OS IRMÃOS ANDRADE
Edison Veiga Junior

Juca-Ansado se divertia com o que lia, mesmo quando não gostava. Sua mente era povoada de heróis psicodélicos, damas sofrendo por amor, gatos presos nas árvores, bombeiros apagando incêndios causados pela bituca de cigarro que seu pai sempre fumava. Porque o pai de Juca-Ansado fumava direto. E quando alguém dizia que ele ia morrer de câncer, ele concordava mesmo. Mas quando alguém lhe perguntava o porquê dele fumar desvairadamente daquele jeito, ele respondia que tinha comprado algumas ações da Souza Cruz e queria valorizar o seu produto especulatário. 

Juca-Ansado era diferente de seus colegas por dois motivos. O primeiro é o mais óbvio de todos: já ninguém mais costumava ler livros no tempo de Juca-Ansado, só ele que lia, e lia assim de uma maneira obstinada e quase sexual. O outro motivo é que Juca-Ansado não se apaixonava pela história do livro, mas ficava fã mesmo era dos autores dos livros. Ou seja: sua mente era povoada de heróis psicodélicos, damas sofrendo por amor, gatos presos nas árvores, bombeiros apagando incêndios causados pela bituca de cigarro que seu pai sempre fumava, e todos esses personagens eram os autores de suas próprias histórias. Os heróis psicodélicos escreviam tudo com os laptops de última geração, as damas sofrendo por amor pegavam a pena romântica e rabiscavam cartas patéticas, os gatos presos não escreviam porque gatos não sabem escrever, os bombeiros eram na verdade contistas de primeira qualidade. 
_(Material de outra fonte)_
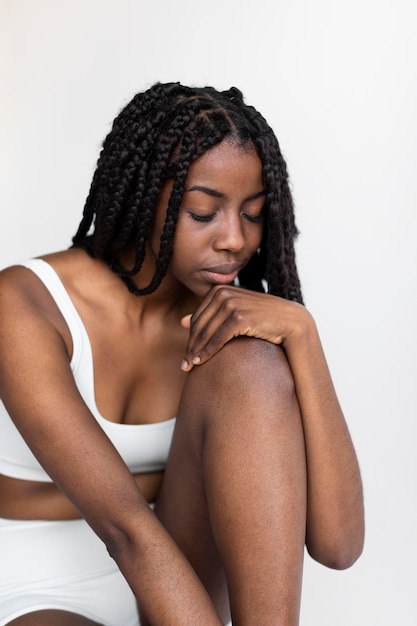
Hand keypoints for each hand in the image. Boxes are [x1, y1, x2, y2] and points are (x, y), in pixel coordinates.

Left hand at [180, 285, 305, 370]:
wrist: (290, 321)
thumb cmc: (261, 319)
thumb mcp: (234, 313)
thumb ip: (210, 315)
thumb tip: (182, 321)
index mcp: (219, 290)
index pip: (197, 317)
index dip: (190, 338)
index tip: (186, 355)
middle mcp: (223, 294)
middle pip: (199, 325)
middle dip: (190, 347)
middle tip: (183, 366)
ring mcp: (232, 304)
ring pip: (205, 332)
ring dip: (195, 351)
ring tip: (189, 367)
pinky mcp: (239, 317)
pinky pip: (217, 338)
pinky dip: (207, 351)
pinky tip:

Os que mais fascinavam Juca-Ansado eram os modernistas. Gostava sobretudo dos irmãos Andrade: Mário de Andrade, Oswald de Andrade e Carlos Drummond de Andrade. Sabia de cor vários poemas do trio parada dura que para ele eram os três mosqueteiros menos Dartagnan que poderia muito bem ser o Manuel Bandeira, manézinho do coração dele. 

Quando Juca-Ansado ficou crescido o suficiente para ser irresponsável e sair aprontando por aí, ele experimentou ácido lisérgico pela primeira vez. E começou a ver coisas maravilhosas em seus livros que lia e aí foram vacas caindo da constelação de Órion, cenas de cinema brotando do palco do Odeon, os Beatles em carne e osso pedindo autógrafo para ele. Juca-Ansado chegou em casa numa noite abraçado com o extintor de incêndio e cantando come on baby, light my fire numa piração estonteante. 

E os irmãos Andrade eram parceiros nessas aventuras por outros mundos. LSD, irmãos Andrade, Manuel Bandeira vestido de Dartagnan. 

Juca-Ansado foi ficando cada vez mais descansado pois a vida era-lhe se não bela ao menos confortável. Pelo menos o sol brilhava até em penumbrosos dias de chuva e todas as garotas eram bonitas mesmo aquelas desengonçadas com caras de nerd. 

Um dia ele decidiu acabar com o LSD, e com o conto. Assim, sem mais nem menos. Quase briguei com ele, dizendo que o conto ainda estava pela metade, faltava o conflito, faltava o desfecho, faltava tudo. Nem parecia um conto ainda. 

- Se quiser pode continuar. Mas terá que ser sem mim!, disse-me Juca.

Mas como? Como continuar sem o protagonista? Logo agora que a história vai ficando legal, talvez até emplacasse um Nobel de Literatura, se fosse filme tinha certeza que levaria o Oscar, o conto ia ficar sensacional. Não. Não acredito. 

- Ok. Você não precisa acreditar. Estou saindo.

Não pode me abandonar assim. Seu ingrato! Não se esqueça que você é minha criação e...

- Não mandei você me dar autonomia. Vida própria, inteligência artificial, capacidade de ser irreverente.

E agora? O que fazer? Ao menos me diga o porquê disso tudo.

- É que fiquei frustrado. Descobri que você é um tremendo mentiroso. Os irmãos Andrade nunca foram irmãos. 

Fiquei só, olhando estático para o computador, resmungando qualquer coisa revoltado. Meu personagem tinha fugido. Em seu quarto restavam apenas um resto de LSD, duas garotas até que bonitinhas e uma vaca das que tinham caído do céu. Os Beatles dormiam ao canto, e roncavam alto os desgraçados! Peguei um livro do Modernismo Brasileiro que repousava, alheio a tudo, sobre a mesa. Fui ver os irmãos Andrade e o Manézinho Dartagnan.